====== INPUT DATA

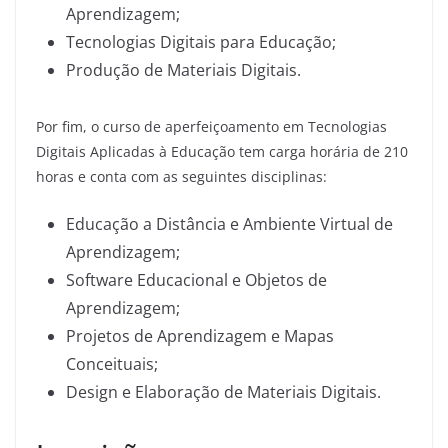
Aprendizagem;
Tecnologias Digitais para Educação;
Produção de Materiais Digitais.
Por fim, o curso de aperfeiçoamento em Tecnologias
Digitais Aplicadas à Educação tem carga horária de 210
horas e conta com as seguintes disciplinas:
Educação a Distância e Ambiente Virtual de
Aprendizagem;
Software Educacional e Objetos de
Aprendizagem;
Projetos de Aprendizagem e Mapas
Conceituais;
Design e Elaboração de Materiais Digitais.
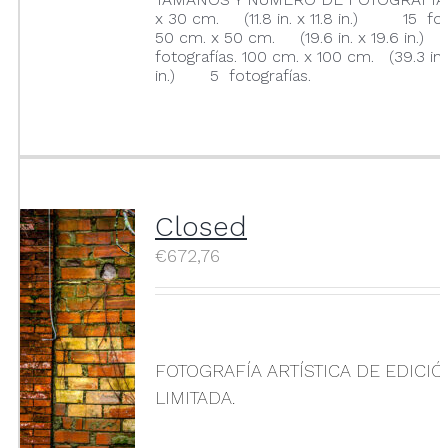
x 30 cm. (11.8 in. x 11.8 in.) 15 foto
50 cm. x 50 cm. (19.6 in. x 19.6 in
fotografías. 100 cm. x 100 cm. (39.3 in.
in.) 5 fotografías.
Closed
€
672,76
FOTOGRAFÍA ARTÍSTICA DE EDICI
LIMITADA.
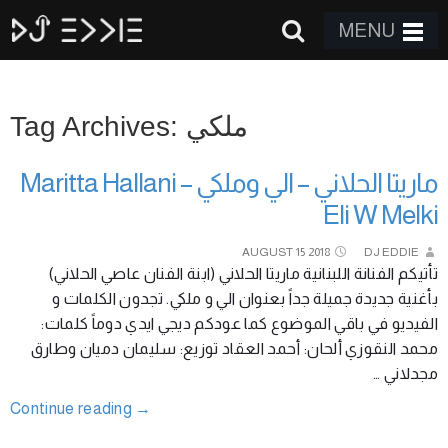
MENU
Tag Archives: ملكي
ماريتا الحلاني – الي وملكي Maritta Hallani –
Eli W Melki
AUGUST
15
2018
DJ EDDIE
تأتيكم الفنانة اللبنانية ماريتا الحلاني (ابنة الفنان عاصي الحلاني)
بأغنية جديدة جميلة جداً بعنوان الي و ملكي. تجدون الكلمات و
الفيديو في باقي الموضوع كما عودكم ديجي ايدي دوماً كلمات:
محمد النقوزي ألحان: أحمد العقاد توزيع: سليمان دميان وطارق
مجدلاني …
Continue reading
→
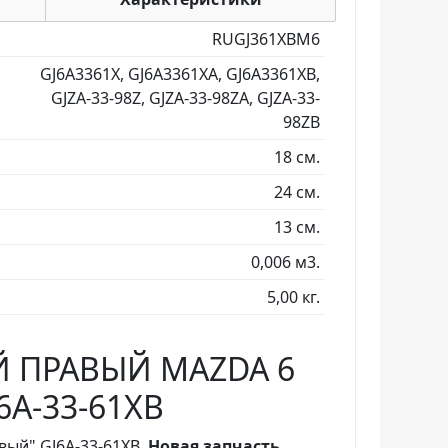
RUGJ361XBM6
GJ6A3361X, GJ6A3361XA, GJ6A3361XB,
GJZA-33-98Z, GJZA-33-98ZA, GJZA-33-
98ZB
18 см.
24 см.
13 см.
0,006 м3.
5,00 кг.
 ПРАВЫЙ MAZDA 6
J6A-33-61XB
ый" GJ6A-33-61XB.
Новая запчасть.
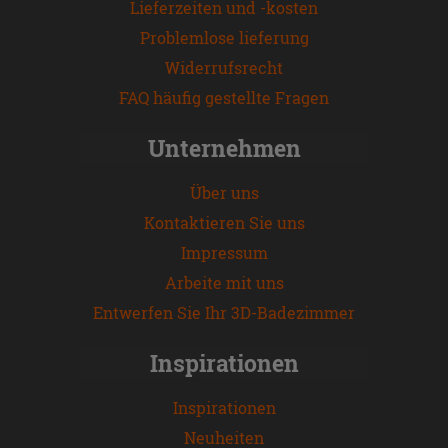
Lieferzeiten und -kosten
Problemlose lieferung
Widerrufsrecht
FAQ häufig gestellte Fragen
Unternehmen
Über uns
Kontaktieren Sie uns
Impressum
Arbeite mit uns
Entwerfen Sie Ihr 3D-Badezimmer
Inspirationen
Inspirationen
Neuheiten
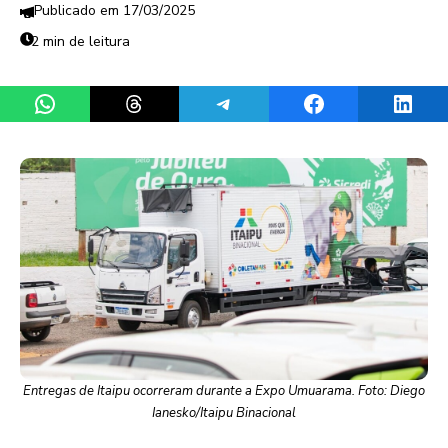
17/03/2025
2 min de leitura
Share on WhatsApp
Share on Threads
Share on Telegram
Share on Facebook
Share 
Entregas de Itaipu ocorreram durante a Expo Umuarama. Foto: Diego
Ianesko/Itaipu Binacional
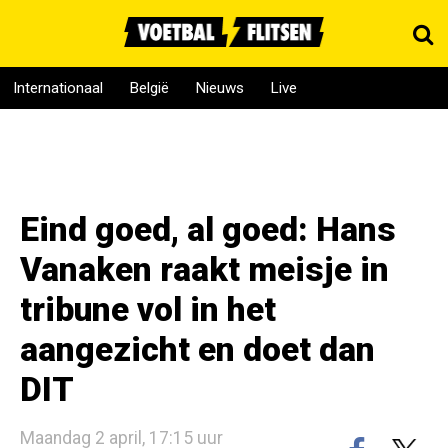
Internationaal
België
Nieuws
Live
Eind goed, al goed: Hans
Vanaken raakt meisje in
tribune vol in het
aangezicht en doet dan
DIT
Maandag 2 april, 17:15 uur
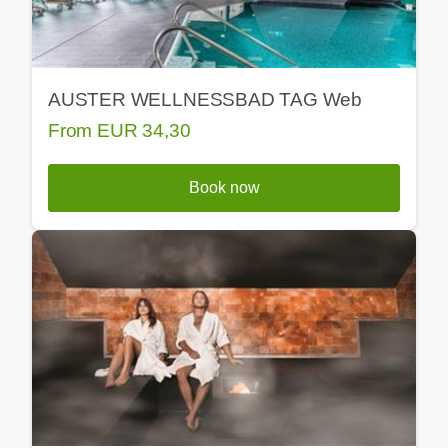
AUSTER WELLNESSBAD TAG Web
From
EUR
34,30
Book now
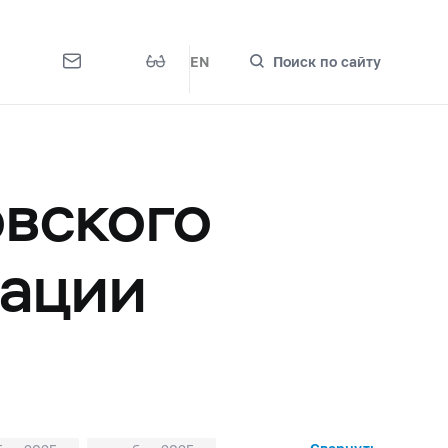
EN
Поиск по сайту
овского
рации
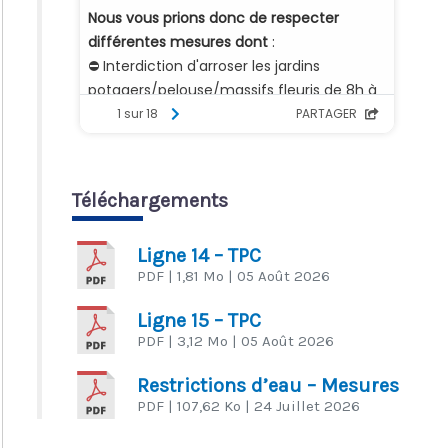
Téléchargements
Ligne 14 – TPC
PDF
| 1,81 Mo
| 05 Août 2026
Ligne 15 – TPC
PDF
| 3,12 Mo
| 05 Août 2026
Restrictions d’eau – Mesures
PDF
| 107,62 Ko
| 24 Juillet 2026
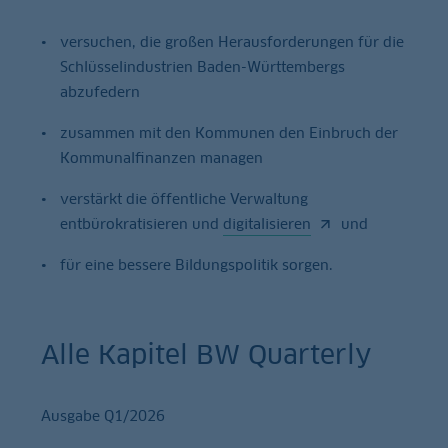
versuchen, die großen Herausforderungen für die
Schlüsselindustrien Baden-Württembergs
abzufedern
zusammen mit den Kommunen den Einbruch der
Kommunalfinanzen managen
verstärkt die öffentliche Verwaltung
entbürokratisieren und
digitalisieren
und
für eine bessere Bildungspolitik sorgen.
Alle Kapitel BW Quarterly
Ausgabe Q1/2026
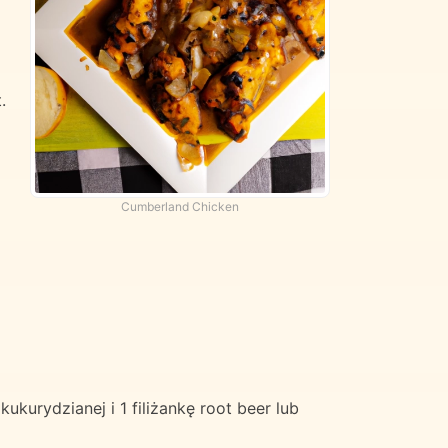
.
Cumberland Chicken
urydzianej i 1 filiżankę root beer lub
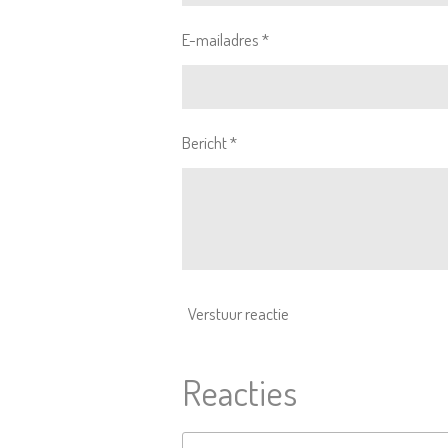
E-mailadres *
Bericht *
Verstuur reactie
Reacties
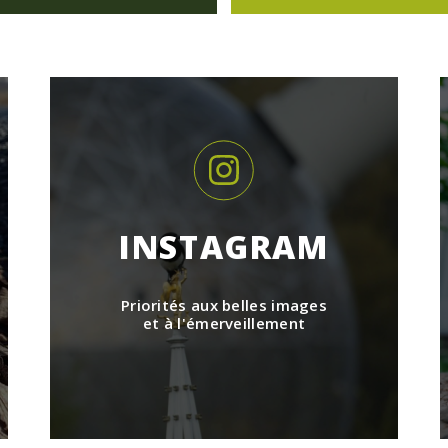
INSTAGRAM
Priorités aux belles images
et à l'émerveillement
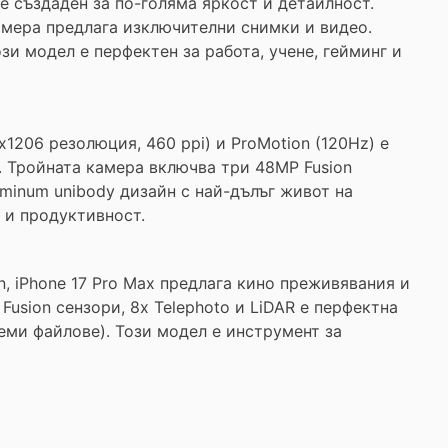
 е създаден за по-голяма яркост и детайлност.
камера предлага изключителни снимки и видео.
зи модел е перфектен за работа, учене, гейминг и
x1206 резолюция, 460 ppi) и ProMotion (120Hz) е
. Тройната камера включва три 48MP Fusion
uminum unibody дизайн с най-дълъг живот на
о и продуктивност.
on, iPhone 17 Pro Max предлага кино преживявания и
usion сензори, 8x Telephoto и LiDAR е перфектна
леми файлове). Този модел е инструмент за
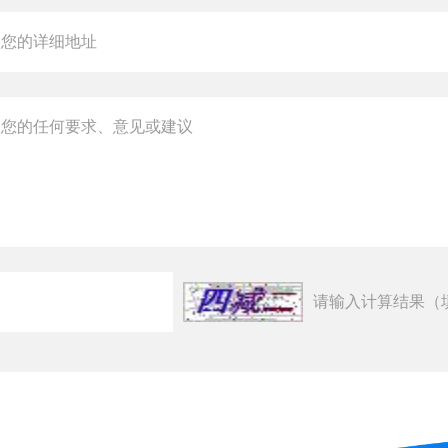
请输入计算结果（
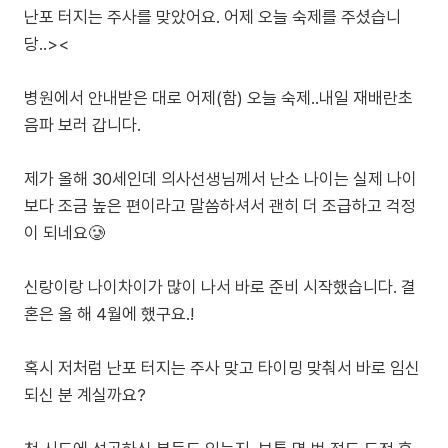
난포 터지는 주사를 맞았어요. 어제 오늘 숙제를 주셨습니
당..><
병원에서 안내받은 대로 어제(함) 오늘 숙제..내일 재배란초
음파 보러 갑니다.
제가 올해 30세인데 의사선생님께서 난소 나이는 실제 나이
보다 조금 높은 편이라고 말씀하셔서 괜히 더 조급하고 걱정
이 되네요🥲
신랑이랑 나이차이가 많이 나서 바로 준비 시작했습니다. 결
혼은 올 해 4월에 했구요.!
혹시 저처럼 난포 터지는 주사 맞고 타이밍 맞춰서 바로 임신
되신 분 계실까요?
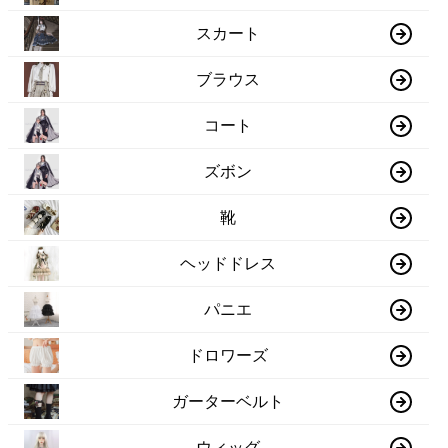
スカート
ブラウス
コート
ズボン
靴
ヘッドドレス
パニエ
ドロワーズ
ガーターベルト
ウィッグ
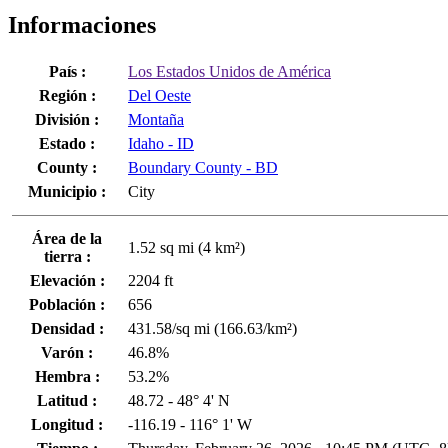
Informaciones
País :
Los Estados Unidos de América
Región :
Del Oeste
División :
Montaña
Estado :
Idaho - ID
County :
Boundary County - BD
Municipio :
City
Área de la
1.52 sq mi (4 km²)
tierra :
Elevación :
2204 ft
Población :
656
Densidad :
431.58/sq mi (166.63/km²)
Varón :
46.8%
Hembra :
53.2%
Latitud :
48.72 - 48° 4' N
Longitud :
-116.19 - 116° 1' W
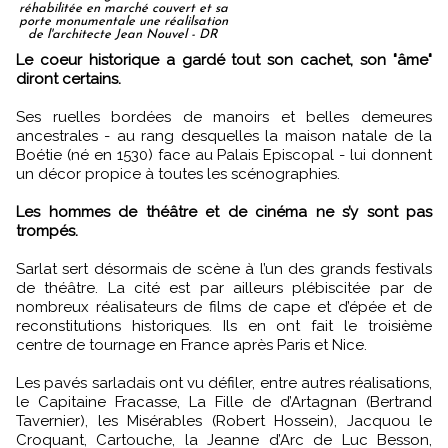
réhabilitée en marché couvert et sa
porte monumentale une réalilsation
de l'architecte Jean Nouvel - DR
Le coeur historique a gardé tout son cachet, son "âme"
diront certains.
Ses ruelles bordées de manoirs et belles demeures
ancestrales - au rang desquelles la maison natale de la
Boétie (né en 1530) face au Palais Episcopal - lui donnent
un décor propice à toutes les scénographies.
Les hommes de théâtre et de cinéma ne s’y sont pas
trompés.
Sarlat sert désormais de scène à l’un des grands festivals
de théâtre. La cité est par ailleurs plébiscitée par de
nombreux réalisateurs de films de cape et d’épée et de
reconstitutions historiques. Ils en ont fait le troisième
centre de tournage en France après Paris et Nice.
Les pavés sarladais ont vu défiler, entre autres réalisations,
le Capitaine Fracasse, La Fille de d’Artagnan (Bertrand
Tavernier), les Misérables (Robert Hossein), Jacquou le
Croquant, Cartouche, la Jeanne d’Arc de Luc Besson,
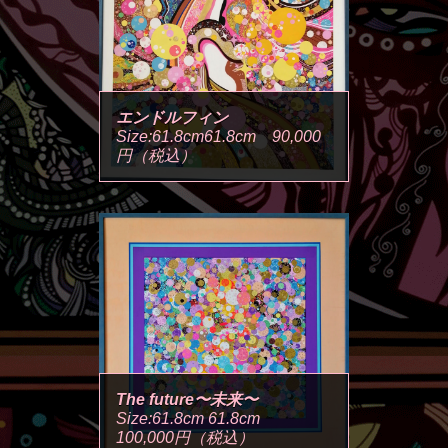
エンドルフィン
Size:61.8cm61.8cm 90,000
円（税込）
The future〜未来〜
Size:61.8cm 61.8cm
100,000円（税込）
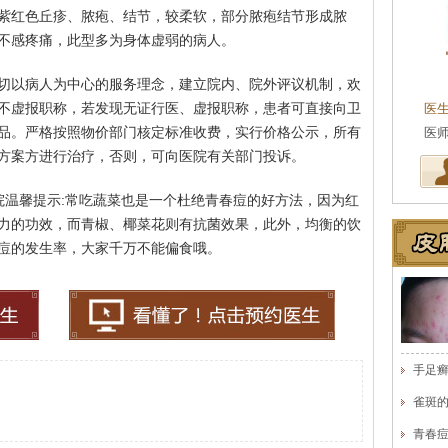
紫红色丘疹、脓疱、结节，较柔软，部分脓疱结节形成脓
不感疼痛，此型多为身体虚弱的病人。
王珍
会诊专家
切以病人为中心的服务理念，建立院内、院外评议机制，欢
不虚报职称，若发现无证行医、虚报职称，患者可直接向卫
医生简介
：原海南医学院附属医院皮肤科主任
医
品。严格按照物价部门核定标准收费，实行价格公示，所有
医师，副教授。从事皮…
[详细]
事
方案方进行治疗，否则，可向医院有关部门投诉。
院温馨提示:常吃蔬菜也是一个杜绝青春痘的好方法，因为红
力的功效，而青椒、椰菜花则有抗菌效果，此外，均衡的饮
痘的发生率，大家千万不能偏食哦。
手足
雀斑
青春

============

*EXERCISE DIRECTIONS*:
Please rewrite the text read from all of the records above as a JSON list of strings, with one string for each line and blank lines left out. Leave the pictures out of the answer.

*SOLVED EXERCISE*:
[
  "Aprendizagem;",
  "Tecnologias Digitais para Educação;",
  "Produção de Materiais Digitais.",
  "Por fim, o curso de aperfeiçoamento em Tecnologias",
  "Digitais Aplicadas à Educação tem carga horária de 210",
  "horas e conta com as seguintes disciplinas:",
  "Educação a Distância e Ambiente Virtual de",
  "Aprendizagem;",
  "Software Educacional e Objetos de",
  "Aprendizagem;",
  "Projetos de Aprendizagem e Mapas",
  "Conceituais;",
  "Design e Elaboração de Materiais Digitais.",
  "x 30 cm. (11.8 in. x 11.8 in.) 15 foto",
  "50 cm. x 50 cm. (19.6 in. x 19.6 in",
  "fotografías. 100 cm. x 100 cm. (39.3 in.",
  "in.) 5 fotografías.",
  "Closed",
  "€",
  "672,76",
  "FOTOGRAFÍA ARTÍSTICA DE EDICI",
  "LIMITADA.",
  "MENU",
  "Tag Archives: ملكي",
  "ماريتا الحلاني – الي وملكي Maritta Hallani –",
  "Eli W Melki",
  "AUGUST",
  "15",
  "2018",
  "DJ EDDIE",
  "تأتيكم الفنانة اللبنانية ماريتا الحلاني (ابنة الفنان عاصي الحلاني)",
  "بأغنية جديدة جميلة جداً بعنوان الي و ملكي. تجدون الكلمات و",
  "الفيديو في باقي الموضوع كما عودكم ديجي ايدي دوماً كلمات:",
  "محمد النقوزي ألحان: أحمد العقاد توزيع: سليمان دميان وطارق",
  "مجدلاني …",
  "Continue reading",
  "→",
  "RUGJ361XBM6",
  "GJ6A3361X, GJ6A3361XA, GJ6A3361XB,",
  "GJZA-33-98Z, GJZA-33-98ZA, GJZA-33-",
  "98ZB",
  "18 см.",
  "24 см.",
  "13 см.",
  "0,006 м3.",
  "5,00 кг.",
  " ПРАВЫЙ MAZDA 6",
  "J6A-33-61XB",
  "ый\" GJ6A-33-61XB.",
  "Новая запчасть.",
  "Lieferzeiten und -kosten",
  "Problemlose lieferung",
  "Widerrufsrecht",
  "FAQ häufig gestellte Fragen",
  "Unternehmen",
  "Über uns",
  "Kontaktieren Sie uns",
  "Impressum",
  "Arbeite mit uns",
  "Entwerfen Sie Ihr 3D-Badezimmer",
  "Inspirationen",
  "Inspirationen",
  "Neuheiten",
  "17/03/2025",
  "2 min de leitura",
  "Share on WhatsApp",
  "Share on Threads",
  "Share on Telegram",
  "Share on Facebook",
  "Share ",
  "Entregas de Itaipu ocorreram durante a Expo Umuarama. Foto: Diego",
  "Ianesko/Itaipu Binacional",
  "Internationaal",
  "België",
  "Nieuws",
  "Live",
  "Eind goed, al goed: Hans",
  "Vanaken raakt meisje in",
  "tribune vol in het",
  "aangezicht en doet dan",
  "DIT",
  "Maandag 2 april, 17:15 uur",
  "AUSTER WELLNESSBAD TAG Web",
  "From",
  "EUR",
  "34,30",
  "Book now",
  "EN",
  "Поиск по сайту",
  "овского",
  "рации",
  "Téléchargements",
  "Ligne 14 – TPC",
  "PDF",
  "| 1,81 Mo",
  "| 05 Août 2026",
  "Ligne 15 – TPC",
  "PDF",
  "| 3,12 Mo",
  "| 05 Août 2026",
  "Restrictions d’eau – Mesures",
  "PDF",
  "| 107,62 Ko",
  "| 24 Juillet 2026",
  "versuchen, die großen Herausforderungen für die",
  "Schlüsselindustrien Baden-Württembergs",
  "abzufedern",
  "zusammen mit den Kommunen den Einbruch der",
  "Kommunalfinanzen managen",
  "verstärkt die öffentliche Verwaltung",
  "entbürokratisieren und",
  "digitalisieren",
  "und",
  "für eine bessere Bildungspolitik sorgen.",
  "Alle Kapitel BW Quarterly",
  "Ausgabe Q1/2026",
  ".",
  "Cumberland Chicken",
  "urydzianej i 1 filiżankę root beer lub",
  "E-mailadres *",
  "Bericht *",
  "Verstuur reactie",
  "Reacties",
  "INSTAGRAM",
  "Priorités aux belles images",
  "et à l'émerveillement",
  " е създаден за по-голяма яркост и детайлност.",
  "камера предлага изключителни снимки и видео.",
  "зи модел е перфектен за работа, учене, гейминг и",
  "x1206 резолюция, 460 ppi) и ProMotion (120Hz) е",
  ". Тройната камера включва три 48MP Fusion",
  "uminum unibody дизайн с най-дълъг живот на",
  "о и продуктивност.",
  "on, iPhone 17 Pro Max предлага кино преживявания и",
  "usion сензори, 8x Telephoto и LiDAR е перфектна",
  "леми файлове). Този модел е инструмент за",
  "请输入计算结果（",
  "난포 터지는 주사를 맞았어요. 어제 오늘 숙제를 주셨습니",
  "당..><",
  "병원에서 안내받은 대로 어제(함) 오늘 숙제..내일 재배란초",
  "음파 보러 갑니다.",
  "제가 올해 30세인데 의사선생님께서 난소 나이는 실제 나이",
  "보다 조금 높은 편이라고 말씀하셔서 괜히 더 조급하고 걱정",
  "이 되네요🥲",
  "신랑이랑 나이차이가 많이 나서 바로 준비 시작했습니다. 결",
  "혼은 올 해 4월에 했구요.!",
  "혹시 저처럼 난포 터지는 주사 맞고 타이밍 맞춰서 바로 임신",
  "되신 분 계실까요?",
  "スカート",
  "ブラウス",
  "コート",
  "ズボン",
  "靴",
  "ヘッドドレス",
  "パニエ",
  "ドロワーズ",
  "ガーターベルト",
  "ウィッグ",
  "Informaciones",
  "País :",
  "Los Estados Unidos de América",
  "Región :",
  "Del Oeste",
  "División :",
  "Montaña",
  "Estado :",
  "Idaho - ID",
  "County :",
  "Boundary County - BD",
  "Municipio :",
  "City",
  "Área de la",
  "1.52 sq mi (4 km²)",
  "tierra :",
  "Elevación :",
  "2204 ft",
  "Población :",
  "656",
  "Densidad :",
  "431.58/sq mi (166.63/km²)",
  "Varón :",
  "46.8%",
  "Hembra :",
  "53.2%",
  "Latitud :",
  "48.72 - 48° 4' N",
  "Longitud :",
  "-116.19 - 116° 1' W",
  "réhabilitée en marché couvert et sa",
  "porte monumentale une réalilsation",
  "de l'architecte Jean Nouvel - DR",
  "Le coeur historique a gardé tout son cachet, son \"âme\"",
  "diront certains.",
  "Ses ruelles bordées de manoirs et belles demeures",
  "ancestrales - au rang desquelles la maison natale de la",
  "Boétie (né en 1530) face au Palais Episcopal - lui donnent",
  "un décor propice à toutes les scénographies.",
  "Les hommes de théâtre et de cinéma ne s’y sont pas",
  "trompés.",
  "Sarlat sert désormais de scène à l’un des grands festivals",
  "de théâtre. La cité est par ailleurs plébiscitée par de",
  "nombreux réalisateurs de films de cape et d’épée et de",
  "reconstitutions historiques. Ils en ont fait le troisième",
  "centre de tournage en France après Paris et Nice.",
  "Les pavés sarladais ont vu défiler, entre autres réalisations,",
  "le Capitaine Fracasse, La Fille de d’Artagnan (Bertrand",
  "Tavernier), les Misérables (Robert Hossein), Jacquou le",
  "Croquant, Cartouche, la Jeanne d’Arc de Luc Besson,",
  "エンドルフィン",
  "Size:61.8cm61.8cm 90,000",
  "円（税込）",
  "The future〜未来〜",
  "Size:61.8cm 61.8cm",
  "100,000円（税込）",
  "紫红色丘疹、脓疱、结节，较柔软，部分脓疱结节形成脓",
  "不感疼痛，此型多为身体虚弱的病人。",
  "王珍",
  "会诊专家",
  "切以病人为中心的服务理念，建立院内、院外评议机制，欢",
  "不虚报职称，若发现无证行医、虚报职称，患者可直接向卫",
  "医生简介",
  "：原海南医学院附属医院皮肤科主任",
  "医",
  "品。严格按照物价部门核定标准收费，实行价格公示，所有",
  "医师，副教授。从事皮…",
  "[详细]",
  "事",
  "方案方进行治疗，否则，可向医院有关部门投诉。",
  "院温馨提示:常吃蔬菜也是一个杜绝青春痘的好方法，因为红",
  "力的功效，而青椒、椰菜花则有抗菌效果，此外，均衡的饮",
  "痘的发生率，大家千万不能偏食哦。",
  "手足",
  "雀斑",
  "青春"
]